» PASSAGE TO READ
[Start of section]

# Me Riding a Belgian



## Stella_8800_ (Jul 15, 2008)

Below are some pictures of me riding my uncle's Belgian Draft horse. His name is Jed (Jedediah) and is so sweet. I love him.



















Reply and tell me if you think that you would be either too scared or happy to get on him and canter him. (Like I did!)


----------



## GeminiJumper (Jun 12, 2008)

Lol!! He's cute!! I'd be happy to get on him but would be scared to canter him!!! Lol


----------



## PoptartShop (Jul 25, 2010)

He's so cute!! How lucky...I'd love to ride one of those!


----------



## RusticWildFire (Jul 6, 2008)

He's beautiful! I'd love to canter a horse that big!


----------



## my2geldings (Feb 18, 2008)

:shock: :shock:  THATS AWESOME! He's stunning and those are fantastic photos!! I adore photos of people riding drafts. Good for you! I bet you had a lot fun


----------



## Small_Town_Girl (Feb 15, 2008)

Gosh what a big fella! :shock: 

FUN!


----------



## kickshaw (May 7, 2008)

reminds me of that movie "wild hearts can't be broken" [sigh] he's so beautiful!


----------



## Kirsti Arndt (Jun 23, 2008)

[End of section]

» SOURCE DATA
[Start of section]

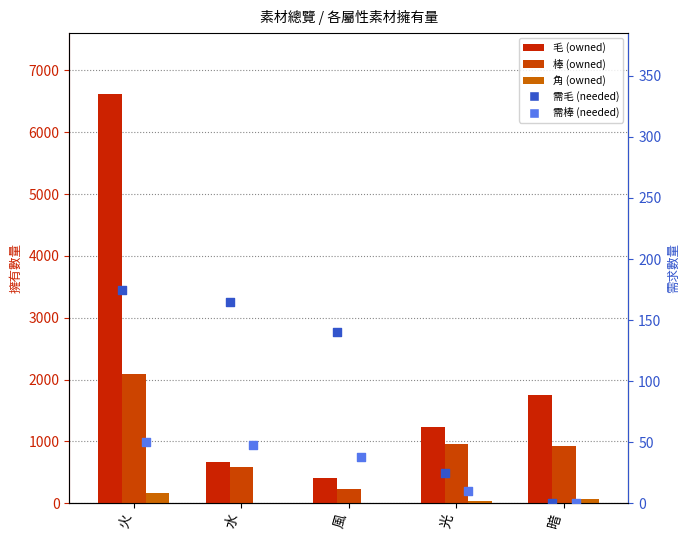

What is the total value across all series at 火?

9098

[End of section]

» WHAT TO PRODUCE
Write out the part of the Belgian draft horse thread starting with "## PoptartShop (Jul" and going on through "horse that big!", word for word.

» EXERCISE RESPONSE
## PoptartShop (Jul 25, 2010)

He's so cute!! How lucky...I'd love to ride one of those!


----------



## RusticWildFire (Jul 6, 2008)

He's beautiful! I'd love to canter a horse that big!